DEBUG Released lock at `/datasci/.lock`

Between {} the values are redacted and replaced with a sensible name.

The problem seems to be this line:

TRACE Attempting to retry error: Error { kind: WrappedReqwestError(Url { scheme: "http", cannot_be_a_base: false, username: "", password: None, host: Some(Domain("localhost")), port: None, path: "/{AWS_ACCOUNT_ID}/{AWS_REGION}/{DOMAIN}/python/{INTERNAL_PACKAGE_NAME}/", query: None, fragment: None }, WrappedReqwestError(Reqwest(reqwest::Error { kind: Status(404), url: "https://aws:{TOKEN}@{DOMAIN}-{AWS_ACCOUNT_ID}.d.codeartifact.{AWS_REGION}.amazonaws.com/pypi/python/simple/{INTERNAL_PACKAGE_NAME}/" }))) }

It says the URL https://aws:{TOKEN}@{DOMAIN}-{AWS_ACCOUNT_ID}.d.codeartifact.{AWS_REGION}.amazonaws.com/pypi/python/simple/{INTERNAL_PACKAGE_NAME}/ is 404, although if I do a curl to it, it loads fine.
As it's a 404 and not a 403, basic auth seems to be passed, but the URL might be mangled internally (it must not be the same as the printed one, as it exists).

If I return the package's page directly (proxying it, instead of a redirect to the backend URL), uv gets through it, then fails when trying to download packages (with redirects).
This actually logs an error and the 404 is not just in the TRACE logs:

error: Failed to fetch: `http://localhost/{AWS_ACCOUNT_ID}/{AWS_REGION}/{DOMAIN}/python/{INTERNAL_PACKAGE_NAME}/0.0.10/{INTERNAL_PACKAGE_NAME}-0.0.10-py3-none-any.whl#sha256=d30cafa1864a752939ec5ad6a56245ed8f78f3f87827e3aa78e09ddeb9023ca4`
  Caused by: HTTP status client error (404 Not Found) for url (https://aws:{TOKEN}@{DOMAIN}-{AWS_ACCOUNT_ID}.d.codeartifact.{AWS_REGION}.amazonaws.com/pypi/python/simple/{INTERNAL_PACKAGE_NAME}//0.0.10/{INTERNAL_PACKAGE_NAME}-0.0.10-py3-none-any.whl)

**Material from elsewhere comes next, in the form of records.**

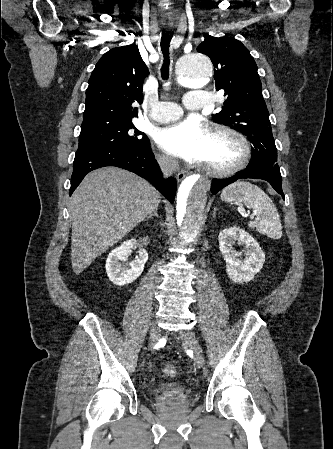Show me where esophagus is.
<instances>
[{"label": "esophagus", "instance_id": "34e87169", "mask_svg": "<svg viewBox=\"0 0 333 449\" xmlns=\"http://www.w3.org/2000/svg\"><path fill=\"white\" fill-rule=\"evenodd\" d=\"M185 178V173L184 172H179L178 174H177V180L178 181H181V180H183Z\"/></svg>", "mask_w": 333, "mask_h": 449}]
</instances>
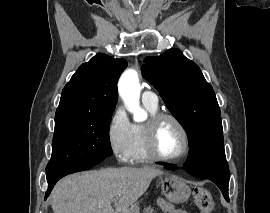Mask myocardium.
<instances>
[{"mask_svg":"<svg viewBox=\"0 0 270 213\" xmlns=\"http://www.w3.org/2000/svg\"><path fill=\"white\" fill-rule=\"evenodd\" d=\"M164 120L173 121L177 125V127L179 128V130L181 131L183 135V139H184L183 151L179 155L174 156V157H167V156L162 155L156 147V132L159 125ZM144 142H145V147L149 156L152 159L158 160V161L169 162V163L179 162L185 159L189 155V152H190V136L185 125L182 123V121L178 117L167 112H157L150 116L148 121L144 124Z\"/></svg>","mask_w":270,"mask_h":213,"instance_id":"obj_1","label":"myocardium"}]
</instances>
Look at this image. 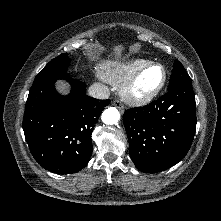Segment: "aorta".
<instances>
[{
  "label": "aorta",
  "instance_id": "762f6f07",
  "mask_svg": "<svg viewBox=\"0 0 221 221\" xmlns=\"http://www.w3.org/2000/svg\"><path fill=\"white\" fill-rule=\"evenodd\" d=\"M102 122L107 125L117 124L120 119V113L115 107H109L103 111L101 116Z\"/></svg>",
  "mask_w": 221,
  "mask_h": 221
}]
</instances>
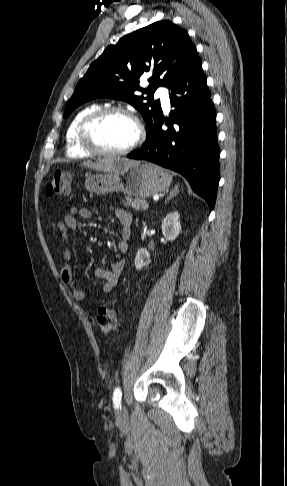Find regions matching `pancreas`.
I'll return each mask as SVG.
<instances>
[{
	"mask_svg": "<svg viewBox=\"0 0 287 486\" xmlns=\"http://www.w3.org/2000/svg\"><path fill=\"white\" fill-rule=\"evenodd\" d=\"M123 203L125 206H130L136 211H140L143 210V205L147 202L146 200L140 198L133 199L132 197H126L125 200H123Z\"/></svg>",
	"mask_w": 287,
	"mask_h": 486,
	"instance_id": "cf45deb5",
	"label": "pancreas"
}]
</instances>
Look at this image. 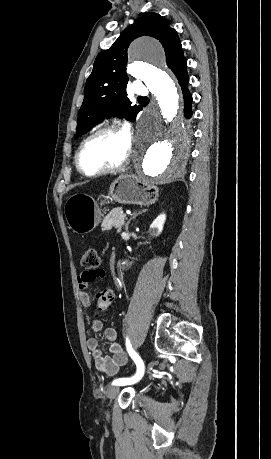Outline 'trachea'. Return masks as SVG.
<instances>
[{
  "label": "trachea",
  "mask_w": 271,
  "mask_h": 459,
  "mask_svg": "<svg viewBox=\"0 0 271 459\" xmlns=\"http://www.w3.org/2000/svg\"><path fill=\"white\" fill-rule=\"evenodd\" d=\"M144 98H146V97H141V99H144Z\"/></svg>",
  "instance_id": "1"
}]
</instances>
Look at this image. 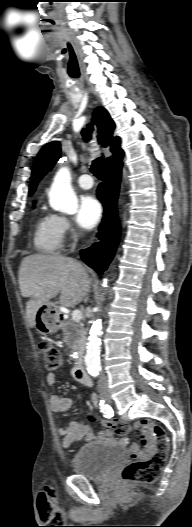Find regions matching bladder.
<instances>
[{
	"instance_id": "bladder-1",
	"label": "bladder",
	"mask_w": 192,
	"mask_h": 527,
	"mask_svg": "<svg viewBox=\"0 0 192 527\" xmlns=\"http://www.w3.org/2000/svg\"><path fill=\"white\" fill-rule=\"evenodd\" d=\"M126 460L125 451L115 445L93 442L72 458L73 471L89 480H101Z\"/></svg>"
}]
</instances>
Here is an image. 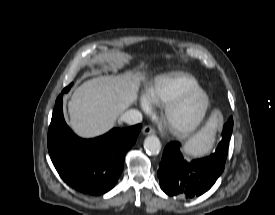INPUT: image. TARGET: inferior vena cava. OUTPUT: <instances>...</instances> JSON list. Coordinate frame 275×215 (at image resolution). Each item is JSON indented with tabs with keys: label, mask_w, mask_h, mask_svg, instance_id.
<instances>
[{
	"label": "inferior vena cava",
	"mask_w": 275,
	"mask_h": 215,
	"mask_svg": "<svg viewBox=\"0 0 275 215\" xmlns=\"http://www.w3.org/2000/svg\"><path fill=\"white\" fill-rule=\"evenodd\" d=\"M121 120L129 125L138 124L142 121V114L136 109H130L121 116Z\"/></svg>",
	"instance_id": "inferior-vena-cava-1"
}]
</instances>
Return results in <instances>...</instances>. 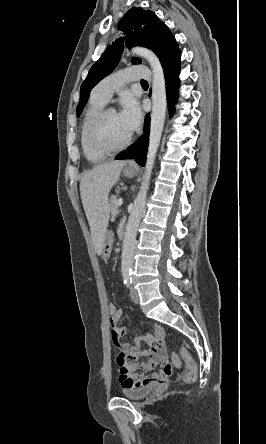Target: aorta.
Wrapping results in <instances>:
<instances>
[{
    "label": "aorta",
    "instance_id": "762f6f07",
    "mask_svg": "<svg viewBox=\"0 0 266 444\" xmlns=\"http://www.w3.org/2000/svg\"><path fill=\"white\" fill-rule=\"evenodd\" d=\"M132 52L146 59L152 69V113L149 135V145L147 152L146 165L144 167L143 181L140 191L134 201L128 223L126 225L122 256L121 269L124 275L130 274L133 264V254L136 245V235L141 217L145 213V204L147 191L151 179L156 153L159 148L165 116H166V86L164 71L161 63L154 52L147 48L135 47Z\"/></svg>",
    "mask_w": 266,
    "mask_h": 444
}]
</instances>
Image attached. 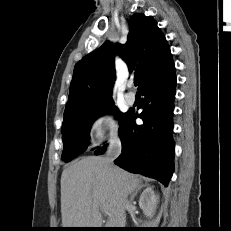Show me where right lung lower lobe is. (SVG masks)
I'll return each instance as SVG.
<instances>
[{"label": "right lung lower lobe", "mask_w": 231, "mask_h": 231, "mask_svg": "<svg viewBox=\"0 0 231 231\" xmlns=\"http://www.w3.org/2000/svg\"><path fill=\"white\" fill-rule=\"evenodd\" d=\"M176 75L151 82L141 89L144 96L138 115L142 125L135 122L134 111H128L120 124L122 153L114 161L121 168L157 179L167 186L174 172L173 110ZM106 146L95 155L104 154Z\"/></svg>", "instance_id": "98d812e1"}]
</instances>
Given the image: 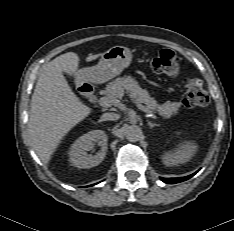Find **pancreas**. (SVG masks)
I'll list each match as a JSON object with an SVG mask.
<instances>
[{
	"mask_svg": "<svg viewBox=\"0 0 234 231\" xmlns=\"http://www.w3.org/2000/svg\"><path fill=\"white\" fill-rule=\"evenodd\" d=\"M106 93L109 99L114 100L115 98L121 99L125 93H128L130 97L138 102L144 103L146 108L149 110H156L159 115L169 118L172 115L177 114L180 104L177 102L167 101L162 105H159L154 98H151L149 93L142 89L138 82L130 76L121 77L110 82L106 86Z\"/></svg>",
	"mask_w": 234,
	"mask_h": 231,
	"instance_id": "obj_1",
	"label": "pancreas"
}]
</instances>
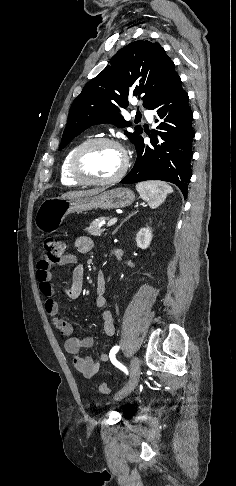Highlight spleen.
Returning <instances> with one entry per match:
<instances>
[{"label":"spleen","mask_w":236,"mask_h":486,"mask_svg":"<svg viewBox=\"0 0 236 486\" xmlns=\"http://www.w3.org/2000/svg\"><path fill=\"white\" fill-rule=\"evenodd\" d=\"M136 190L140 197L153 209L161 205L165 201L167 195L173 192L170 185L161 181H144L137 183Z\"/></svg>","instance_id":"spleen-1"}]
</instances>
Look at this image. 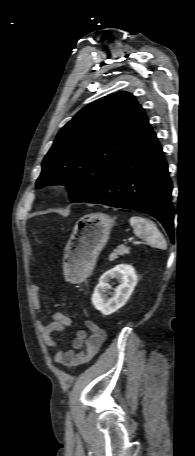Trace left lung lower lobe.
<instances>
[{
    "mask_svg": "<svg viewBox=\"0 0 195 456\" xmlns=\"http://www.w3.org/2000/svg\"><path fill=\"white\" fill-rule=\"evenodd\" d=\"M171 191L162 147L146 118L103 185L84 202L147 213L173 239Z\"/></svg>",
    "mask_w": 195,
    "mask_h": 456,
    "instance_id": "obj_1",
    "label": "left lung lower lobe"
}]
</instances>
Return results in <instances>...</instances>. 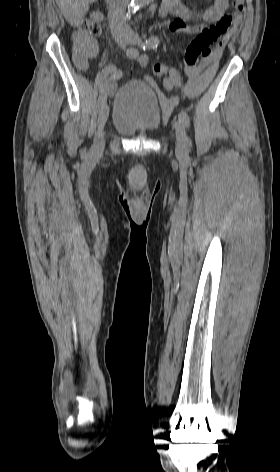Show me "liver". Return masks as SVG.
<instances>
[{
	"mask_svg": "<svg viewBox=\"0 0 280 472\" xmlns=\"http://www.w3.org/2000/svg\"><path fill=\"white\" fill-rule=\"evenodd\" d=\"M96 0H56L65 19L74 27L83 22L89 4Z\"/></svg>",
	"mask_w": 280,
	"mask_h": 472,
	"instance_id": "1",
	"label": "liver"
}]
</instances>
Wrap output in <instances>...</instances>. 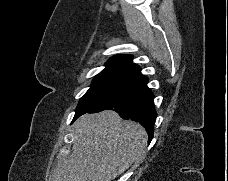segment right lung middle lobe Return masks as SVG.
Instances as JSON below:
<instances>
[{"label": "right lung middle lobe", "instance_id": "dd1d6c3e", "mask_svg": "<svg viewBox=\"0 0 228 181\" xmlns=\"http://www.w3.org/2000/svg\"><path fill=\"white\" fill-rule=\"evenodd\" d=\"M130 82L129 80L117 78L96 77L91 88L80 99L76 115L110 101L122 92Z\"/></svg>", "mask_w": 228, "mask_h": 181}]
</instances>
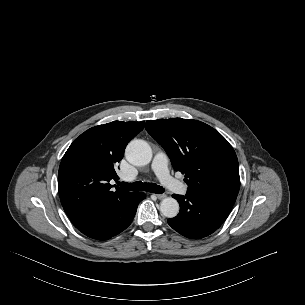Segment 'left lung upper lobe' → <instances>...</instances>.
<instances>
[{"label":"left lung upper lobe","instance_id":"1","mask_svg":"<svg viewBox=\"0 0 305 305\" xmlns=\"http://www.w3.org/2000/svg\"><path fill=\"white\" fill-rule=\"evenodd\" d=\"M146 130L164 148L174 170L185 174L189 193H235L240 188L238 159L214 128L192 119L146 122Z\"/></svg>","mask_w":305,"mask_h":305}]
</instances>
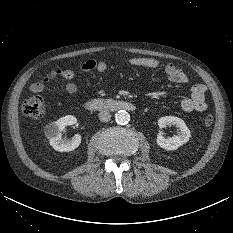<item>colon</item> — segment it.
Returning a JSON list of instances; mask_svg holds the SVG:
<instances>
[{
  "instance_id": "colon-1",
  "label": "colon",
  "mask_w": 233,
  "mask_h": 233,
  "mask_svg": "<svg viewBox=\"0 0 233 233\" xmlns=\"http://www.w3.org/2000/svg\"><path fill=\"white\" fill-rule=\"evenodd\" d=\"M22 113L30 118H40L44 114L45 105L41 96L35 95L26 99L22 104ZM214 121L211 114H207L203 122L206 126H210Z\"/></svg>"
}]
</instances>
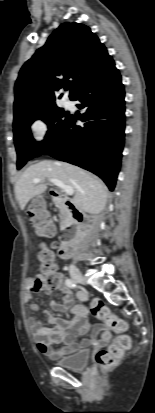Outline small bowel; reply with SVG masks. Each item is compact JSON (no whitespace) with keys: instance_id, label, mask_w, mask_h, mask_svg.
I'll return each instance as SVG.
<instances>
[{"instance_id":"obj_1","label":"small bowel","mask_w":155,"mask_h":413,"mask_svg":"<svg viewBox=\"0 0 155 413\" xmlns=\"http://www.w3.org/2000/svg\"><path fill=\"white\" fill-rule=\"evenodd\" d=\"M53 233L54 232L51 231L49 235H53ZM55 267L58 270L56 264ZM58 275L59 282L53 288L48 287L45 284L42 275L29 278L26 281L27 301L33 300L34 294L42 290L47 292L57 290L62 294V299L60 303L52 301L51 305L53 309L61 314L71 313L74 315V319L66 320L55 316L50 312H45L44 316L48 320L49 327L43 326L41 320L37 317H30L28 319V325L33 340L39 351L53 360L66 357L96 343L94 335H92L90 339H84L81 342L76 341L79 336L85 334L89 330V324L87 322L89 309L84 304H74L72 291L64 283V275L60 272H58ZM86 298L87 295L84 292H79L77 294V299L80 301H85ZM30 308L32 311L36 312L39 307L36 303H32ZM96 332H100V343L107 344L110 341L111 333L105 325H98L96 327ZM59 344H62V346L54 347Z\"/></svg>"}]
</instances>
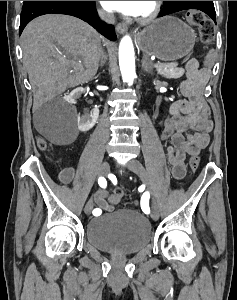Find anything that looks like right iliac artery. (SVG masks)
<instances>
[{"instance_id":"obj_1","label":"right iliac artery","mask_w":237,"mask_h":300,"mask_svg":"<svg viewBox=\"0 0 237 300\" xmlns=\"http://www.w3.org/2000/svg\"><path fill=\"white\" fill-rule=\"evenodd\" d=\"M98 184H99L100 187L106 188L107 181H106V179L104 177H99ZM98 211H100V209H98V208H96V209L93 210V212H98Z\"/></svg>"}]
</instances>
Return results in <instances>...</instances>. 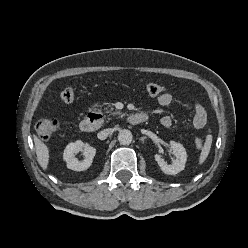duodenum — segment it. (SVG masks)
Returning <instances> with one entry per match:
<instances>
[{"mask_svg": "<svg viewBox=\"0 0 248 248\" xmlns=\"http://www.w3.org/2000/svg\"><path fill=\"white\" fill-rule=\"evenodd\" d=\"M148 120V115L145 113H132L126 116V121L131 125H138ZM101 125L100 116L96 113H89L80 122V130L84 133L96 131Z\"/></svg>", "mask_w": 248, "mask_h": 248, "instance_id": "1", "label": "duodenum"}]
</instances>
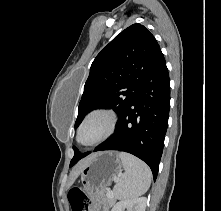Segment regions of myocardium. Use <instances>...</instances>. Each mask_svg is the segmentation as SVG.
I'll list each match as a JSON object with an SVG mask.
<instances>
[{
    "mask_svg": "<svg viewBox=\"0 0 221 211\" xmlns=\"http://www.w3.org/2000/svg\"><path fill=\"white\" fill-rule=\"evenodd\" d=\"M96 117H101L105 120L106 126L104 129V132L101 134V136L99 138H97L93 142L83 143L80 138L81 132H82L84 126L90 120H92L93 118H96ZM116 125H117V116L112 110L107 109V108L93 109L84 116L81 123L79 124L78 129H77V133H76V140L80 145L85 146V147L96 146V145L104 142L105 140H107L114 133V131L116 129Z\"/></svg>",
    "mask_w": 221,
    "mask_h": 211,
    "instance_id": "f54148a6",
    "label": "myocardium"
}]
</instances>
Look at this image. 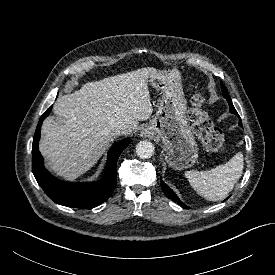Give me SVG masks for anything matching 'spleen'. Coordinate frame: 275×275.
<instances>
[{"instance_id":"1","label":"spleen","mask_w":275,"mask_h":275,"mask_svg":"<svg viewBox=\"0 0 275 275\" xmlns=\"http://www.w3.org/2000/svg\"><path fill=\"white\" fill-rule=\"evenodd\" d=\"M243 168V154L239 152L225 164L211 170L186 171L185 177L200 196L209 201H218L232 191L242 175Z\"/></svg>"}]
</instances>
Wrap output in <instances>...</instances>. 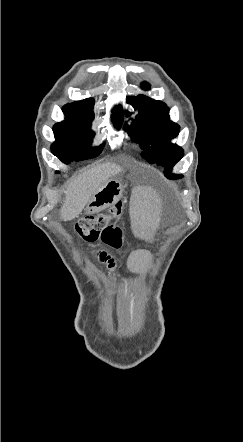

Again, if I try this URL with curl, it just loads fine.

Platform

Ubuntu 22.04 amd64

Version

uv 0.5.25

Python version

Python 3.11.10

[zanieb]

Is there a way I could run this proxy locally as a demo?

You could try RUST_LOG=trace to get logs from the underlying network stack too, it'll be really verbose but it could be helpful.

[bra-fsn]

Is there a way I could run this proxy locally as a demo?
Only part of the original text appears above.